El oficio del arquitecto

 

En la etapa de mi formación como arquitecta, cuando estudiaba en la facultad, me enseñaron muchos conceptos importantes para el desarrollo profesional como el legado de los grandes maestros de la arquitectura moderna. 

 

Aula de la Facultad de Arquitectura de Mendoza

 

 

Los comienzos

 

Convencida, acepté los conceptos de la arquitectura de Frank Lloyd Wright, cargada de tanta poesía e imaginación. Me atrajo la obra de Le Corbusier, de fachadas blancas y lisas, de ángulos rectos, articulaciones armoniosas y grandes transparencias. Enamorada de los edificios de Alvar Aalto, el indiscutido arquitecto finlandés y la profunda impronta que dejaron en mí, los visionarios de la Escuela del Bauhaus: Walter Gropius, Marcel Breuer, Mies van der Rohe. Y tantos otros como Charles Eames, Louis Kahn, Eero Saarinen, Charles Rennie Mackintosh, Oscar Niemeyer, Burle Marx, James Stirling, Richard Neutra, Richard Meier, y algunos más… Todos los admirados que entonces, como nueva profesional, guardaba la secreta esperanza de poder imitar, plasmando sus ideas, sus enseñanzas en mi propia obra, aquí, en este lugar, tan lejos de aquellas realidades.

Supe de los grandes épocas de la historia de la humanidad. El arte egipcio, los griegos, el románico, el gótico, el barroco. El renacimiento, el impresionismo y sus cultores: Monet, Manet, Matisse, Cezanne, Gauguin, Toulouse, Van Gogh. La genialidad de Dalí.

Estaba adornada de saberes, había estudiado a los grandes genios y los movimientos de la cultura mundial. Dueña de amplios conocimientos estaba lista para responder adecuadamente a los requerimientos de los futuros clientes.

 

Una realidad diferente

 

La caída fue en picada y el golpe muy duro. Descubrí que la tarea no sería de gran arquitectura. Juana, María, el Cacho, Pepe o Fernández tenían otros problemas, muy alejados de la realidad de aquellos grandes maestros.

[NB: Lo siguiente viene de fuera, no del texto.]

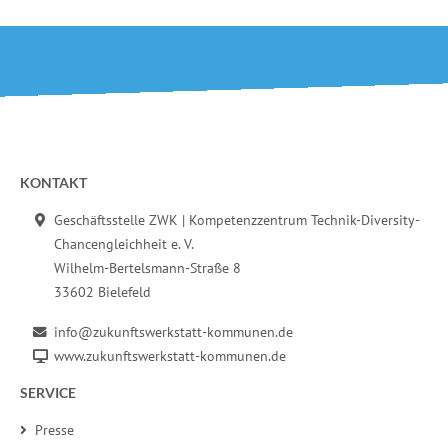
Fußbereich der Seite
KONTAKT
Geschäftsstelle ZWK | Kompetenzzentrum Technik-Diversity-
Chancengleichheit e. V.
Wilhelm-Bertelsmann-Straße 8
33602 Bielefeld
info@zukunftswerkstatt-kommunen.de
www.zukunftswerkstatt-kommunen.de
SERVICE
Presse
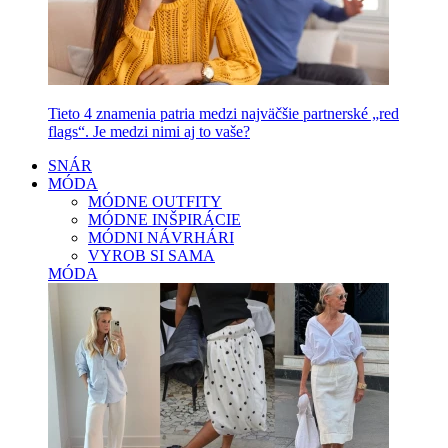
Tieto 4 znamenia patria medzi najväčšie partnerské „red
flags“. Je medzi nimi aj to vaše?
SNÁR
MÓDA
MÓDNE OUTFITY
MÓDNE INŠPIRÁCIE
MÓDNI NÁVRHÁRI
VYROB SI SAMA
MÓDA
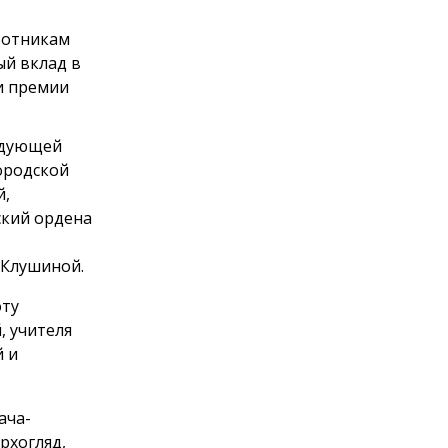
ботникам
ый вклад в
и премии
едующей
ородской
й,
ский ордена
 Клушиной.
оту
, учителя
й и
ача-
рхогляд,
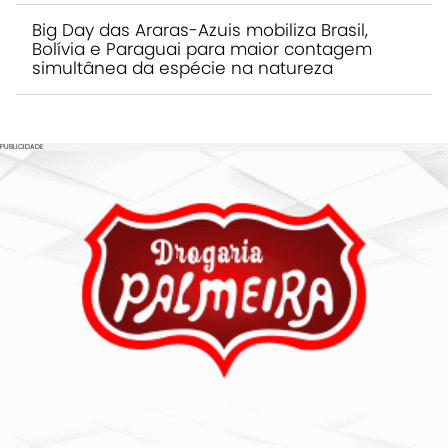
Big Day das Araras-Azuis mobiliza Brasil,
Bolívia e Paraguai para maior contagem
simultânea da espécie na natureza
PUBLICIDADE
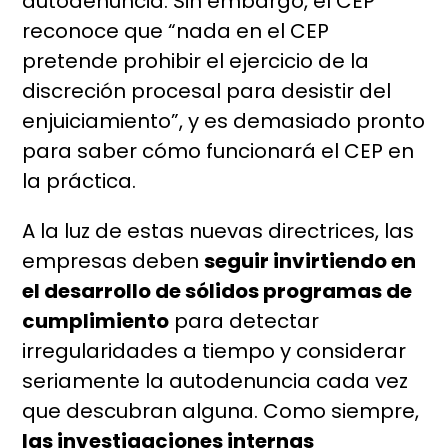
autodenuncia. Sin embargo, el CEP
reconoce que “nada en el CEP
pretende prohibir el ejercicio de la
discreción procesal para desistir del
enjuiciamiento”, y es demasiado pronto
para saber cómo funcionará el CEP en
la práctica.
A la luz de estas nuevas directrices, las
empresas deben
seguir invirtiendo en
el desarrollo de sólidos programas de
cumplimiento
para detectar
irregularidades a tiempo y considerar
seriamente la autodenuncia cada vez
que descubran alguna. Como siempre,
las investigaciones internas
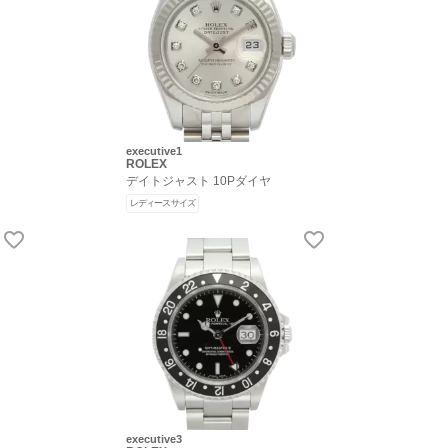
executive1
ROLEX
デイトジャスト 10Pダイヤ
レディースサイズ
executive3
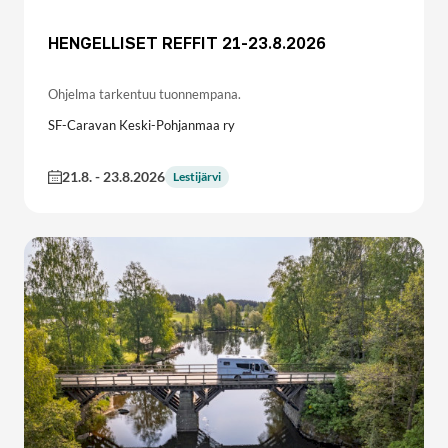
HENGELLISET REFFIT 21-23.8.2026
Ohjelma tarkentuu tuonnempana.
SF-Caravan Keski-Pohjanmaa ry
21.8.
-
23.8.2026
Lestijärvi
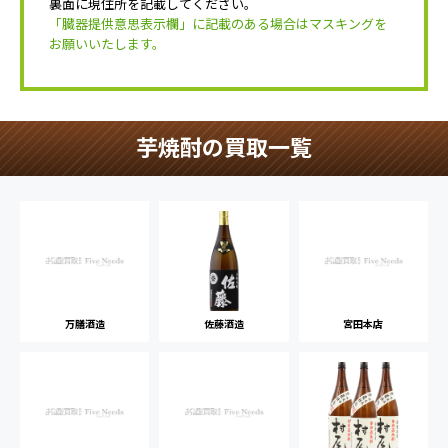
裏面に現住所を記載してください。
「臓器提供意思表示欄」に記載のある場合はマスキングを
お願いいたします。
芋焼酎の買取一覧
万膳酒造
佐藤酒造
宮田本店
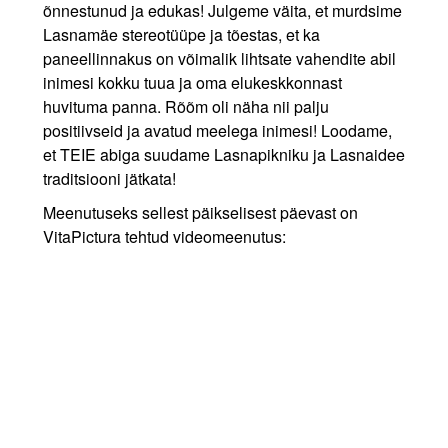
õnnestunud ja edukas! Julgeme väita, et murdsime
Lasnamäe stereotüüpe ja tõestas, et ka
paneellinnakus on võimalik lihtsate vahendite abil
inimesi kokku tuua ja oma elukeskkonnast
huvituma panna. Rõõm oli näha nii palju
positiivseid ja avatud meelega inimesi! Loodame,
et TEIE abiga suudame Lasnapikniku ja Lasnaidee
traditsiooni jätkata!
Meenutuseks sellest päikselisest päevast on
VitaPictura tehtud videomeenutus:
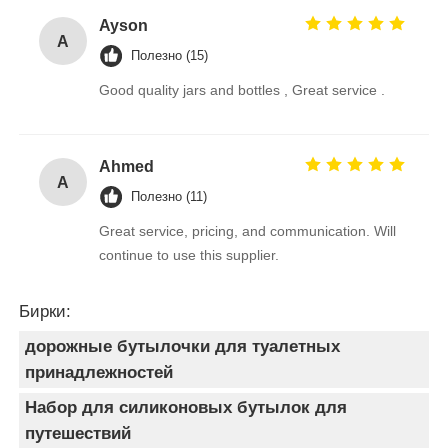
Ayson
A
Полезно (15)
Good quality jars and bottles , Great service .
Ahmed
A
Полезно (11)
Great service, pricing, and communication. Will
continue to use this supplier.
Бирки:
дорожные бутылочки для туалетных
принадлежностей
Набор для силиконовых бутылок для
путешествий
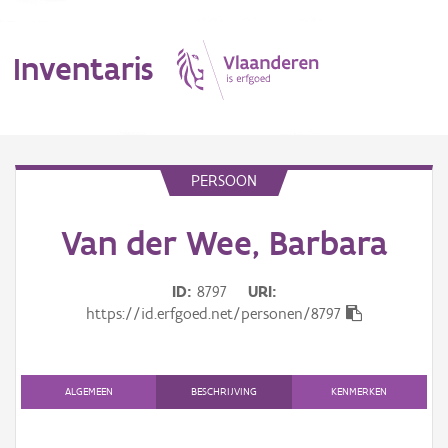
Inventaris
MENU
PERSOON
Van der Wee, Barbara
Erfgoedobject
Aanduidingsobject
ID
8797
URI
https://id.erfgoed.net/personen/8797
Waarneming
Thema
ALGEMEEN
BESCHRIJVING
KENMERKEN
Gebeurtenis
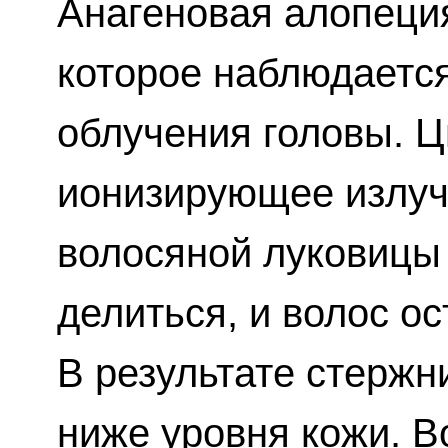
Анагеновая алопеци
которое наблюдаетс
облучения головы. Ц
ионизирующее излуч
волосяной луковицы 
делиться, и волос ос
В результате стерж
ниже уровня кожи. В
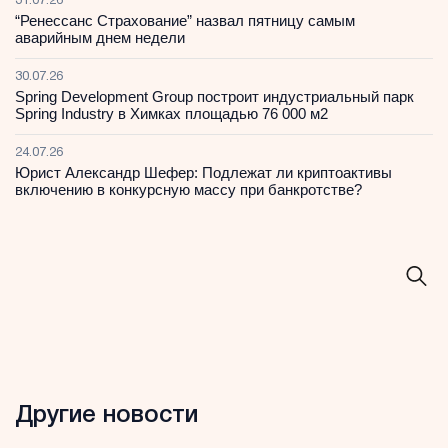
31.07.26
“Ренессанс Страхование” назвал пятницу самым
аварийным днем недели
30.07.26
Spring Development Group построит индустриальный парк
Spring Industry в Химках площадью 76 000 м2
24.07.26
Юрист Александр Шефер: Подлежат ли криптоактивы
включению в конкурсную массу при банкротстве?
Другие новости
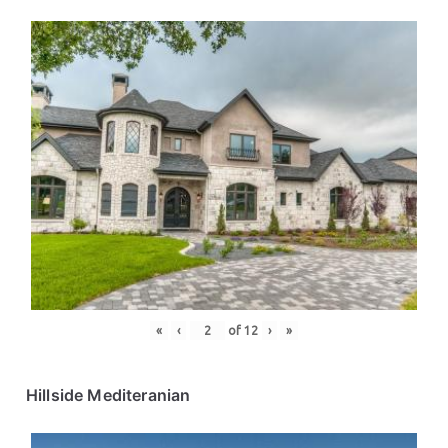
«
‹
of
12
›
»
Hillside Mediteranian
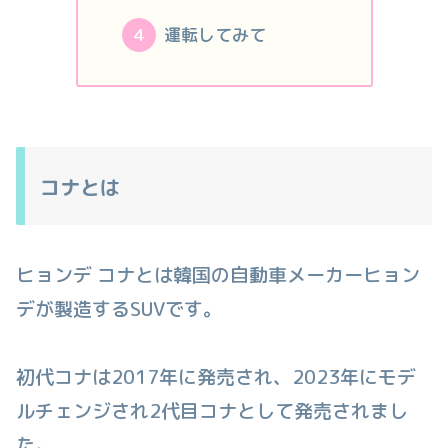
運転してみて
コナとは
ヒョンデ コナとは韓国の自動車メーカーヒョン
デが製造するSUVです。
初代コナは2017年に発売され、2023年にモデ
ルチェンジされ2代目コナとして発売されまし
た。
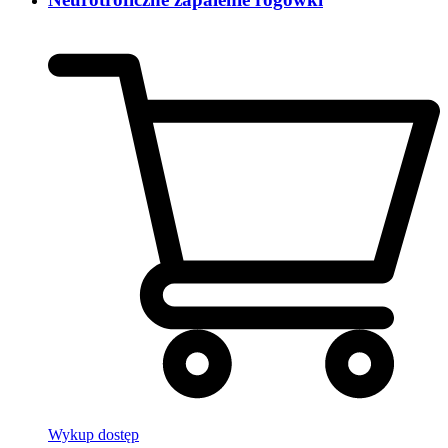
Wykup dostęp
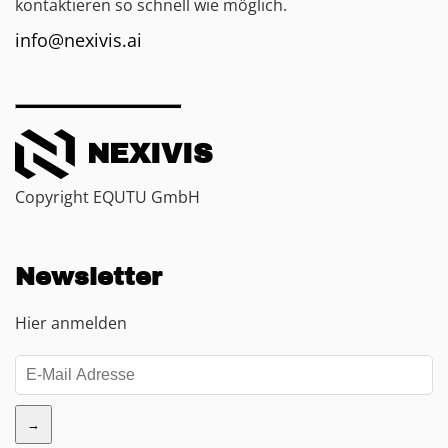
kontaktieren so schnell wie möglich.
info@nexivis.ai
NEXIVIS
Copyright EQUTU GmbH
Newsletter
Hier anmelden
→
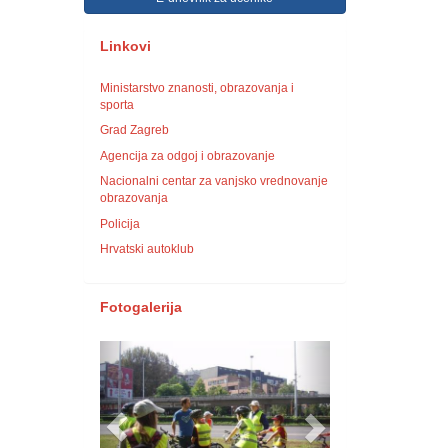
Linkovi
Ministarstvo znanosti, obrazovanja i
sporta
Grad Zagreb
Agencija za odgoj i obrazovanje
Nacionalni centar za vanjsko vrednovanje
obrazovanja
Policija
Hrvatski autoklub
Fotogalerija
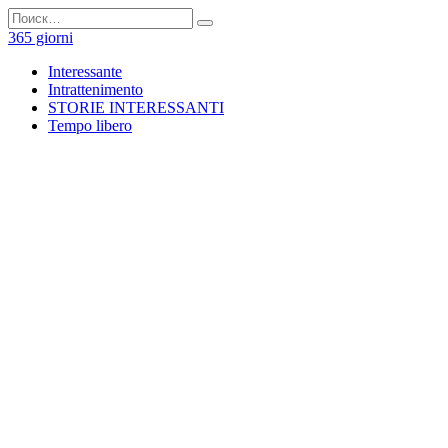
Перейти
Search
к
for:
365 giorni
содержанию
Interessante
Intrattenimento
STORIE INTERESSANTI
Tempo libero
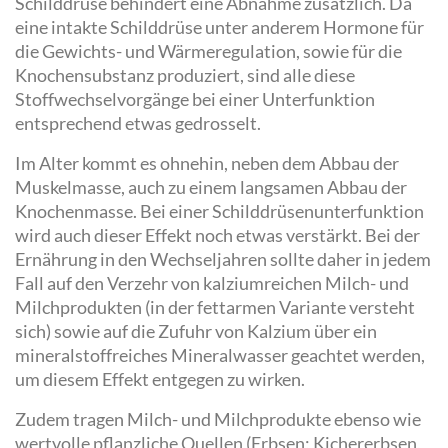
Schilddrüse behindert eine Abnahme zusätzlich. Da
eine intakte Schilddrüse unter anderem Hormone für
die Gewichts- und Wärmeregulation, sowie für die
Knochensubstanz produziert, sind alle diese
Stoffwechselvorgänge bei einer Unterfunktion
entsprechend etwas gedrosselt.
Im Alter kommt es ohnehin, neben dem Abbau der
Muskelmasse, auch zu einem langsamen Abbau der
Knochenmasse. Bei einer Schilddrüsenunterfunktion
wird auch dieser Effekt noch etwas verstärkt. Bei der
Ernährung in den Wechseljahren sollte daher in jedem
Fall auf den Verzehr von kalziumreichen Milch- und
Milchprodukten (in der fettarmen Variante versteht
sich) sowie auf die Zufuhr von Kalzium über ein
mineralstoffreiches Mineralwasser geachtet werden,
um diesem Effekt entgegen zu wirken.
Zudem tragen Milch- und Milchprodukte ebenso wie
wertvolle pflanzliche Quellen (Erbsen; Kichererbsen,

La profesión elegida debía ser una misión que reclame vocación a sus servidores y no una “puesta en escena”.

Mi arquitectura no sería para críticos, ni historiadores, pero sí debería ser una trama deliciosa de ambientes memorables para mi gente que necesitaba soluciones fáciles, rápidas y económicas. Debía darles un hábitat que los colme de  felicidad cotidiana. Así descubrí un camino que no me habían señalado. Mi lugar es un desierto, de clima árido, donde es necesario tener en cuenta la orientación norte. Un lugar de galerías, de parrales, de montaña, con temperaturas extremas y suelo reseco. De traicioneros Zondas y tierra que tiembla. De puesteros y asados. De guitarras, de cuecas, gatos y tonadas.

 

Nada sabía

Cuando egresé nada sabía de juntar ladrillo con ladrillo. Ni de la frescura de los muros de adobe, ni de techos de caña y rollizos. Nada sabía del sol de Mendoza. Ni de las galerías frescas del verano. Ni de pérgolas cubiertas de parras. Y menos sabía de los poetas, aquellos que cantaron a mi tierra. Ni de sus músicos. Ni de sus pintores. Ni de sus artistas. Ni de su gente. Nada sabía.

Entendí entonces aquella verdad que decía Le Corbusier, el gran constructor: “Cuanto más modesto es el problema, más imaginación hace falta». Juana, María, el Cacho, Pepe y Fernández son mendocinos que piden soluciones adecuadas a su clima, a su suelo, a sus costumbres, a sus posibilidades económicas. A su realidad.

He elegido estar al lado de mi gente, pensar con ellos, para hacer de sus lugares su mejor hábitat.